Try it:
Your answer must consist of every line from the data below that includes the word "Kepulauan".

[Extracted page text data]

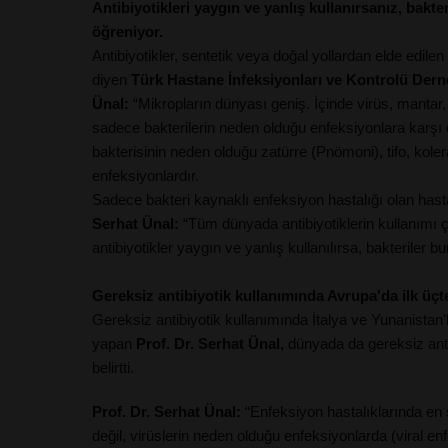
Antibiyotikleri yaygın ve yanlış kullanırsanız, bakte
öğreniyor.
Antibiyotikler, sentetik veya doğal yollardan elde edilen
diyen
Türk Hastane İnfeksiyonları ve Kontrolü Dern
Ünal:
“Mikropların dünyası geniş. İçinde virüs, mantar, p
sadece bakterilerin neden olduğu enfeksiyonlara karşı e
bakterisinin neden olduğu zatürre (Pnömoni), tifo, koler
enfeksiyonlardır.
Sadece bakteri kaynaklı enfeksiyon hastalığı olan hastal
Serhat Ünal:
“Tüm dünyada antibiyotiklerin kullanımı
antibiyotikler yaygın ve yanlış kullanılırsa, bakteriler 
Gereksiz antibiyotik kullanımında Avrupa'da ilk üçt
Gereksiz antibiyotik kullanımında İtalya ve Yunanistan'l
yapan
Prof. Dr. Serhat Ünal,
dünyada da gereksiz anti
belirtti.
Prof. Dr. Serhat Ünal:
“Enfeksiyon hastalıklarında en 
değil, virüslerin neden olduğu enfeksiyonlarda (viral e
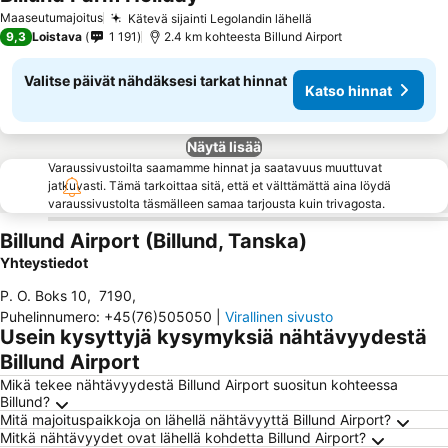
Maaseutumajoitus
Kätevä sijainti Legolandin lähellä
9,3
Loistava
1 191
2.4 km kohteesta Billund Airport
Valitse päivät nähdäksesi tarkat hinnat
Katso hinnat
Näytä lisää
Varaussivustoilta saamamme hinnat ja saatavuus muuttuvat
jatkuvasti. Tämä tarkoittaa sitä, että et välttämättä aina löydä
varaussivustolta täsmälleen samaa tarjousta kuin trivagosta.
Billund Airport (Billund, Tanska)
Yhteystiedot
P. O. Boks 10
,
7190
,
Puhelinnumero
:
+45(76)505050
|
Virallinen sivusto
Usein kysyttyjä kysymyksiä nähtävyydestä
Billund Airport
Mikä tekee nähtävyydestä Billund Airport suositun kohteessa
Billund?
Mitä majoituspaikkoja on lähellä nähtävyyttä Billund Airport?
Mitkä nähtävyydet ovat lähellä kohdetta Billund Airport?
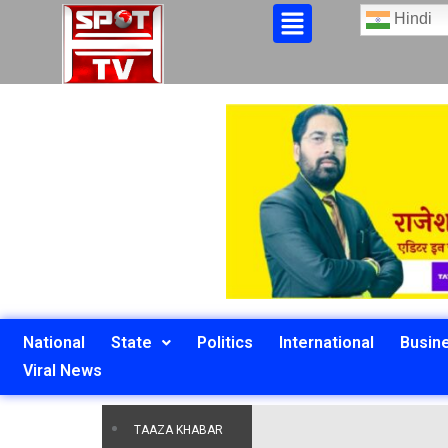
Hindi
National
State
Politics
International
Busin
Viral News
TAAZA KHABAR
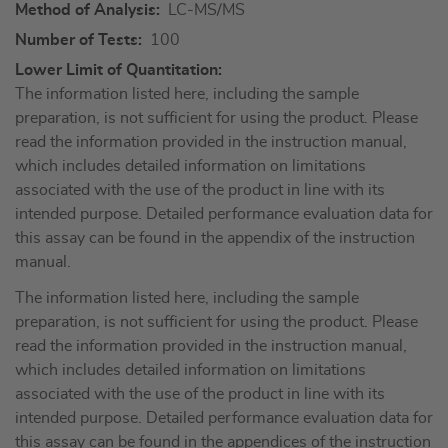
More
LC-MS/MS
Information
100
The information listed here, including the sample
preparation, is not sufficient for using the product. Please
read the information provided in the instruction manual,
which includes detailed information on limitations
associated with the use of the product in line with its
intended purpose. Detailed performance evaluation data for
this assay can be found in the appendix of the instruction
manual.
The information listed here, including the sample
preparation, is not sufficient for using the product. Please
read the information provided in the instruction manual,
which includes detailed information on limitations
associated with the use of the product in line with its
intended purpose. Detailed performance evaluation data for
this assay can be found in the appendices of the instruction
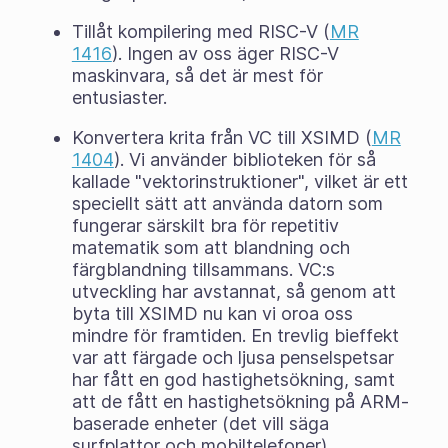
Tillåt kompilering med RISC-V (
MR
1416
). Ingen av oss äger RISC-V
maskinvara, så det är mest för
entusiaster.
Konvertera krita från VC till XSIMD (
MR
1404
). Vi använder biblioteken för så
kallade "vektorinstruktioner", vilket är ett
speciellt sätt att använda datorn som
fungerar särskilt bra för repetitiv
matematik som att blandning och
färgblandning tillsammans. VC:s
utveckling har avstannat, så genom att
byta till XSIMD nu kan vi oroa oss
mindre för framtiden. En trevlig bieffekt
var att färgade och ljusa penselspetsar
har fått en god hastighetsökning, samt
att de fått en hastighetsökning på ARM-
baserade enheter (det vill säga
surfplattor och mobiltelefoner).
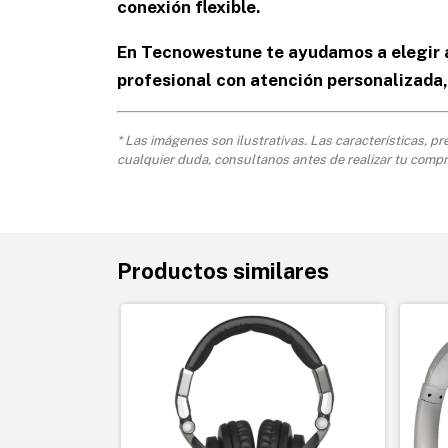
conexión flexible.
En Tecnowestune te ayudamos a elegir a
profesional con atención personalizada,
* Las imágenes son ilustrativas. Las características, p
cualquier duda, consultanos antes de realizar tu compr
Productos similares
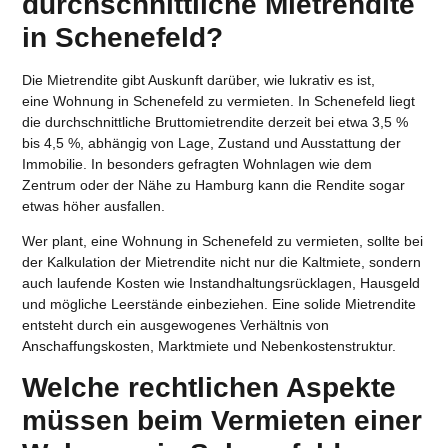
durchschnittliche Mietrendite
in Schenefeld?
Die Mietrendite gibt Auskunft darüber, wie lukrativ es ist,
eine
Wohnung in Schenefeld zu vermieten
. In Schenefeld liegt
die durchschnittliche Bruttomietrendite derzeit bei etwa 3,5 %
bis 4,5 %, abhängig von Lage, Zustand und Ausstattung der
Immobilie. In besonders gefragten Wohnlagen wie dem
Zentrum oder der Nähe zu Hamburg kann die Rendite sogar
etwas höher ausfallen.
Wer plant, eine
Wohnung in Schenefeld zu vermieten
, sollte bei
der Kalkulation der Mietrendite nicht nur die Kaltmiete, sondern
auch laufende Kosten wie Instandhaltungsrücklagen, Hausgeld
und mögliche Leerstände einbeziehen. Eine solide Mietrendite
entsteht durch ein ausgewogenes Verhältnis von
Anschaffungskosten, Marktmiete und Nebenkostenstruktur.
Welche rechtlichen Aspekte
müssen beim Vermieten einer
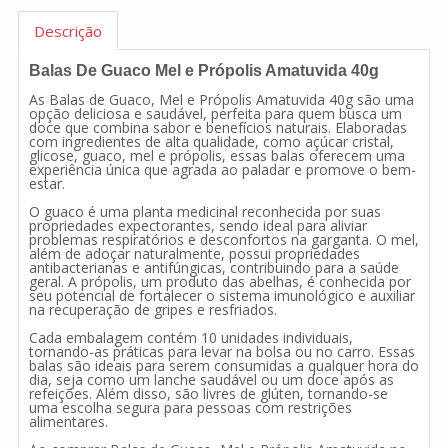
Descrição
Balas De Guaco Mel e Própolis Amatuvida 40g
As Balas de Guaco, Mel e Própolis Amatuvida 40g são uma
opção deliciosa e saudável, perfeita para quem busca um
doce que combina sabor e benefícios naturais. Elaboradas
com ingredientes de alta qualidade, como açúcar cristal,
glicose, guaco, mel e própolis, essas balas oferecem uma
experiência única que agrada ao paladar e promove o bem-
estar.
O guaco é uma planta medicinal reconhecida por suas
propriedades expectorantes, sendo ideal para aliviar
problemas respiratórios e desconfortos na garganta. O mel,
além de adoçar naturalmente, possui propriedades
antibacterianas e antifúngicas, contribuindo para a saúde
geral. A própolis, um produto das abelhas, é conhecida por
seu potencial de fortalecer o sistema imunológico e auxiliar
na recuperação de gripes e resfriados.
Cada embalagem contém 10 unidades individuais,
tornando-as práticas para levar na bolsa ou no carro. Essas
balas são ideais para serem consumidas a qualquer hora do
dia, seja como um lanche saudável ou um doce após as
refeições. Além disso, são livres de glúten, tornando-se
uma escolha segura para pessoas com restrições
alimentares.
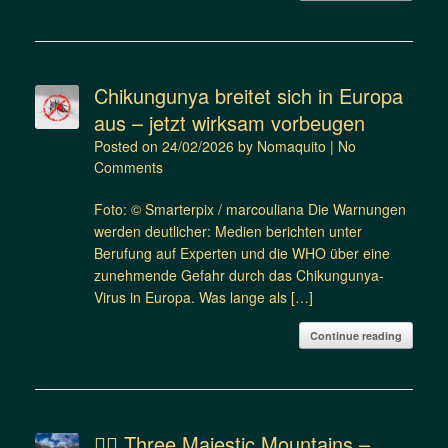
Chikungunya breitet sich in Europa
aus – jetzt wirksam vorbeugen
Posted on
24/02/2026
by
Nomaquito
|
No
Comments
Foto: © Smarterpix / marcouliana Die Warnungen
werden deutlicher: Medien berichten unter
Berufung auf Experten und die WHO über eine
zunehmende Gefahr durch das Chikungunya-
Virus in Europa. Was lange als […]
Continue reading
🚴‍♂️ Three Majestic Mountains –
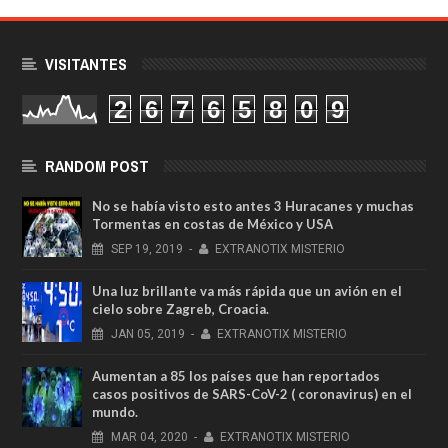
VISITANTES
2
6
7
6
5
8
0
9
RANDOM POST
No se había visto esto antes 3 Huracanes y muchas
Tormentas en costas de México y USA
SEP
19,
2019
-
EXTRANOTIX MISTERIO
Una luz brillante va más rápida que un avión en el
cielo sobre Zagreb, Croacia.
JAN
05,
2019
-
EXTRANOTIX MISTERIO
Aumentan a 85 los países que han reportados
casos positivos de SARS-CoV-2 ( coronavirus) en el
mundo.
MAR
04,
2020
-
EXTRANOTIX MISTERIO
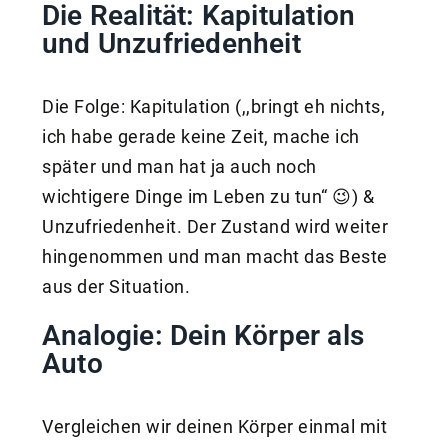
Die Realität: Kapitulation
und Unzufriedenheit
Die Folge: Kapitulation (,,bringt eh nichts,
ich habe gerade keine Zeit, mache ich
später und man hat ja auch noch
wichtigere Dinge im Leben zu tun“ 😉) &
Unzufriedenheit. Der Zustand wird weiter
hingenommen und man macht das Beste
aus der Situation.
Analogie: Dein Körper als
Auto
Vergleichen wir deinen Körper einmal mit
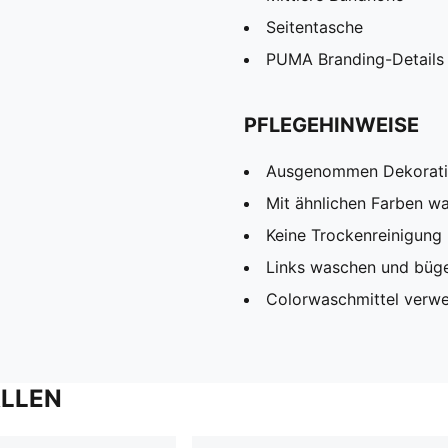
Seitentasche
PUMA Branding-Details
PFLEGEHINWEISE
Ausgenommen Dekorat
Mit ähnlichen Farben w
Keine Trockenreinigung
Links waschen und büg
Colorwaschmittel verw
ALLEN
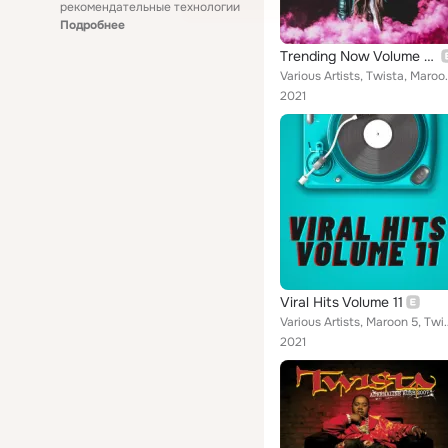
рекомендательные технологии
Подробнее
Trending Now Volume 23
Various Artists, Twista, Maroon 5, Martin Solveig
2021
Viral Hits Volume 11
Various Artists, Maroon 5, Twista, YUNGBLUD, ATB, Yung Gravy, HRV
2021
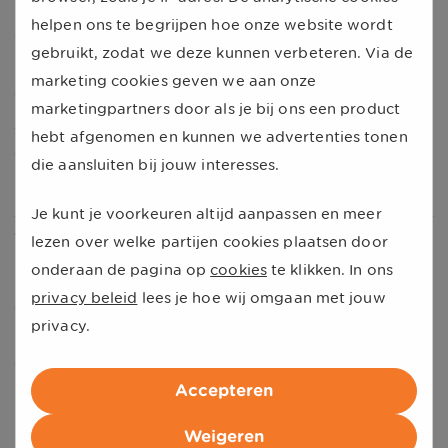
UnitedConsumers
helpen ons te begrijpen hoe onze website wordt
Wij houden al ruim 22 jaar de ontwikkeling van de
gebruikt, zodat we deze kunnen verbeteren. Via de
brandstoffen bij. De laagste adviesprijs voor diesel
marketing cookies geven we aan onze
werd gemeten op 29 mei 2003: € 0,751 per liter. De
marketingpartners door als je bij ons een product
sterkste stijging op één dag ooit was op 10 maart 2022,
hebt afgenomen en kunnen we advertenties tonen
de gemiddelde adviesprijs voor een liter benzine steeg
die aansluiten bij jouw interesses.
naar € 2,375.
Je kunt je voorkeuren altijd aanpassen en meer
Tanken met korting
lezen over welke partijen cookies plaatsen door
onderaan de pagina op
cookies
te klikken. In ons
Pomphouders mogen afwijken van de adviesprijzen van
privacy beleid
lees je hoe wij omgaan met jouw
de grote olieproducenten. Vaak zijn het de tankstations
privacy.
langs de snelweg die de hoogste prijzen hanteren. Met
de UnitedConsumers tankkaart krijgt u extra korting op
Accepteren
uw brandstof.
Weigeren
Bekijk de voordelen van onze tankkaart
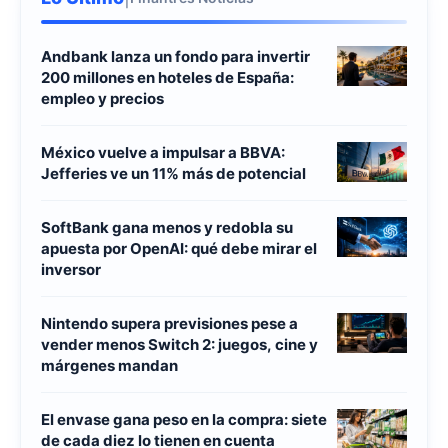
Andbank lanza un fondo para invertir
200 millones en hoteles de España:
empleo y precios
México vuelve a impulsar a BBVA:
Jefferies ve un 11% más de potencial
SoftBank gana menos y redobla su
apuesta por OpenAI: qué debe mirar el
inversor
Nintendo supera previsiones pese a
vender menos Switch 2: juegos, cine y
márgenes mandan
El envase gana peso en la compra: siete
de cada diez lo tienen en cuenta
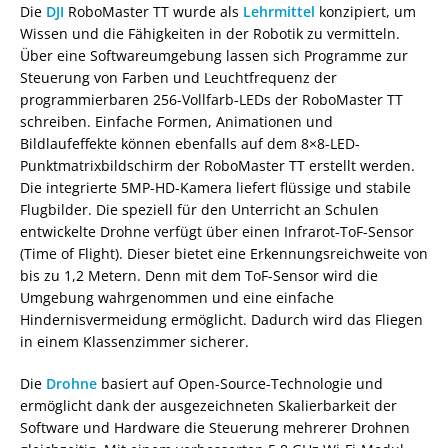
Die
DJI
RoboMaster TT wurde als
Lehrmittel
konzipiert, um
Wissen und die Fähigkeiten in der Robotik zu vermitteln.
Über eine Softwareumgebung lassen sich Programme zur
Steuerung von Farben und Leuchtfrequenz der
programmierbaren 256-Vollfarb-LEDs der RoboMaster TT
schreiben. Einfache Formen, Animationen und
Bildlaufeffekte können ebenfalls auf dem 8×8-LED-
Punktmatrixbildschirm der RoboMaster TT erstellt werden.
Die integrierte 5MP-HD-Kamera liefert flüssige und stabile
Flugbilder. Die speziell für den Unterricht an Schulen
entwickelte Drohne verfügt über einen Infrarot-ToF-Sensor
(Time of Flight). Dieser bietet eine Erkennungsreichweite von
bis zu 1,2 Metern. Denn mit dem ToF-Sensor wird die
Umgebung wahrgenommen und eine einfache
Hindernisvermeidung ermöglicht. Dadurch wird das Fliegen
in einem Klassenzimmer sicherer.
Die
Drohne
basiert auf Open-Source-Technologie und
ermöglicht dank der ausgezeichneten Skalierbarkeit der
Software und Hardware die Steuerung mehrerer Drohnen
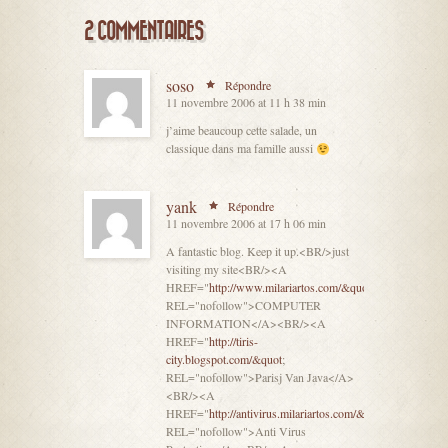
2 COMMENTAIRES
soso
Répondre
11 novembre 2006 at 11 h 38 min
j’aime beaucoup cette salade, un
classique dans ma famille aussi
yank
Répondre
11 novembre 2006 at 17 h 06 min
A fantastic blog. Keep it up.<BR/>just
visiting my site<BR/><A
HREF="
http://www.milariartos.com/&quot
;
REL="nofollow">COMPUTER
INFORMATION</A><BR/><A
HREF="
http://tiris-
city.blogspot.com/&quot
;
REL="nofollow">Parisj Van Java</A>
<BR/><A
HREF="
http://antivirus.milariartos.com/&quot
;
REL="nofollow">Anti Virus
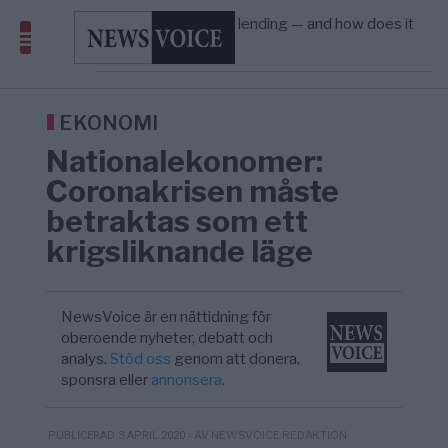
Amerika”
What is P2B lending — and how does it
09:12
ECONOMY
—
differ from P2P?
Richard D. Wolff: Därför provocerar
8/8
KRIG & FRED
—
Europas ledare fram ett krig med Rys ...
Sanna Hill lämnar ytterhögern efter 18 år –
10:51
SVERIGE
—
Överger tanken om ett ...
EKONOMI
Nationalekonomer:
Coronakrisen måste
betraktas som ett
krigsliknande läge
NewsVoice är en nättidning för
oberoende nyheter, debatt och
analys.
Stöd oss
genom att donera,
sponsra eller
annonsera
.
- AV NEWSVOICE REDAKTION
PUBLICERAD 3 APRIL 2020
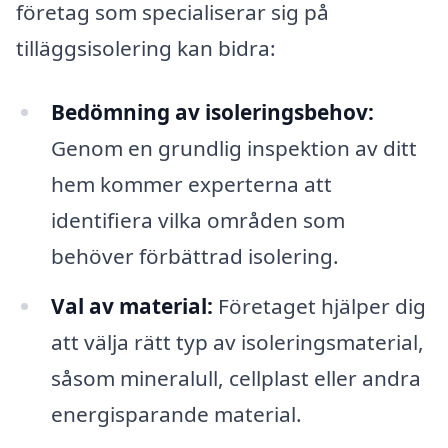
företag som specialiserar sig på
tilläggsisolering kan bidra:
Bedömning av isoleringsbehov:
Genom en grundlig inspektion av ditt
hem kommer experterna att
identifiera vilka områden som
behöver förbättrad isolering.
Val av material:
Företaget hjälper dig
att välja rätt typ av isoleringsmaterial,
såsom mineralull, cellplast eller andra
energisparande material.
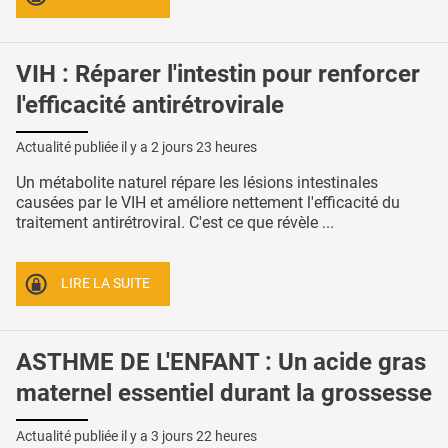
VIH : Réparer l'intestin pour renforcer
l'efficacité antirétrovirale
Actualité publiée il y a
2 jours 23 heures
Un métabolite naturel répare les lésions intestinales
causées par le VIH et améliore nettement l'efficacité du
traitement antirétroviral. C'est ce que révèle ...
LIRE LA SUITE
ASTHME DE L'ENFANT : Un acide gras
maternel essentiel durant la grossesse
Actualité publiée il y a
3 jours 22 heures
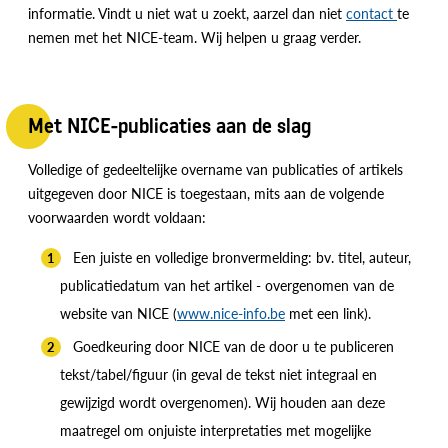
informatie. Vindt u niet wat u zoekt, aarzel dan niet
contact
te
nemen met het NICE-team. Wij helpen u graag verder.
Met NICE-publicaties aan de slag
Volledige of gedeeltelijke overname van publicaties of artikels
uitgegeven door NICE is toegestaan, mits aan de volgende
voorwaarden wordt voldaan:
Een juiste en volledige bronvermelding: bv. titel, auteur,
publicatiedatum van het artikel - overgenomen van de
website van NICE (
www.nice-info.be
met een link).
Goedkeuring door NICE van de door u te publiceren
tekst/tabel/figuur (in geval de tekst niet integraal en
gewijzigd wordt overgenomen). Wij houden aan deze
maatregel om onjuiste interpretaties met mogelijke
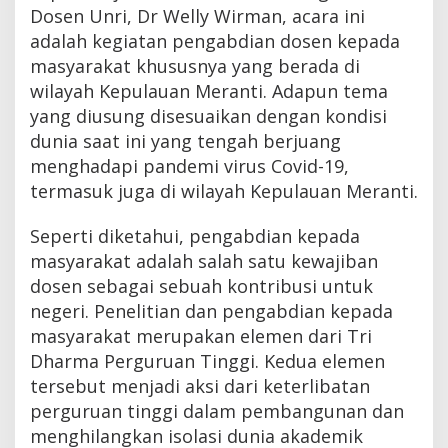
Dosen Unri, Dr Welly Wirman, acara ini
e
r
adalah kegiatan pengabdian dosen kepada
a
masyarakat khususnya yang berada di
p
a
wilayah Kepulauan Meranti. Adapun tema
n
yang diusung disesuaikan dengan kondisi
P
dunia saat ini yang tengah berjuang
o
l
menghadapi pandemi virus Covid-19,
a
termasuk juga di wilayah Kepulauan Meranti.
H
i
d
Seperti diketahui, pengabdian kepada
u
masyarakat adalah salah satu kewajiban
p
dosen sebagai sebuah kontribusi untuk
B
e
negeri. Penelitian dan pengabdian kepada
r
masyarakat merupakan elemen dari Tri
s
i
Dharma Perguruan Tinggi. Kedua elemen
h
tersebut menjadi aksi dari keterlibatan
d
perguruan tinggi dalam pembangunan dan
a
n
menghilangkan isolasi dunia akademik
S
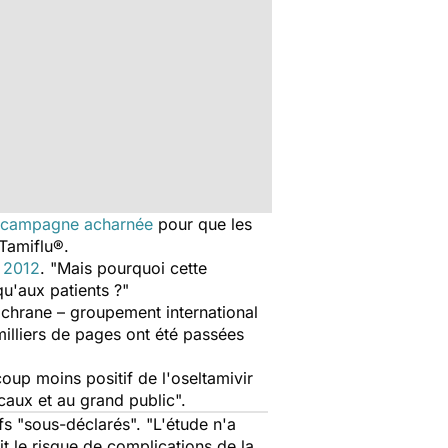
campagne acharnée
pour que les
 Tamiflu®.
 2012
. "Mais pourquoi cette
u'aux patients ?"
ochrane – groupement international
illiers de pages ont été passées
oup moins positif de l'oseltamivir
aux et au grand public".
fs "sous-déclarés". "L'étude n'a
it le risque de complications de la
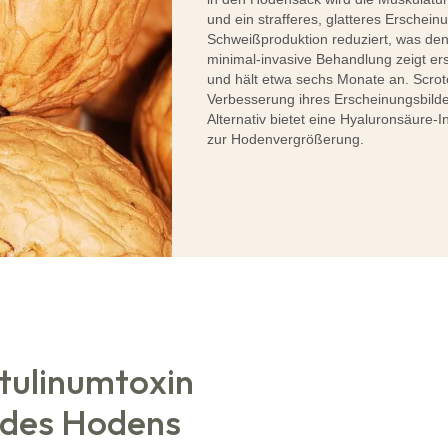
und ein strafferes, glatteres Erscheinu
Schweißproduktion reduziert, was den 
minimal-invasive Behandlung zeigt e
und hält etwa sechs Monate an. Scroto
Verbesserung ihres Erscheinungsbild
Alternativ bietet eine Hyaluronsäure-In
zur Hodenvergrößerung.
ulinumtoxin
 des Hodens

Reply to the exercise:
wilayah Kepulauan Meranti. Adapun tema
termasuk juga di wilayah Kepulauan Meranti.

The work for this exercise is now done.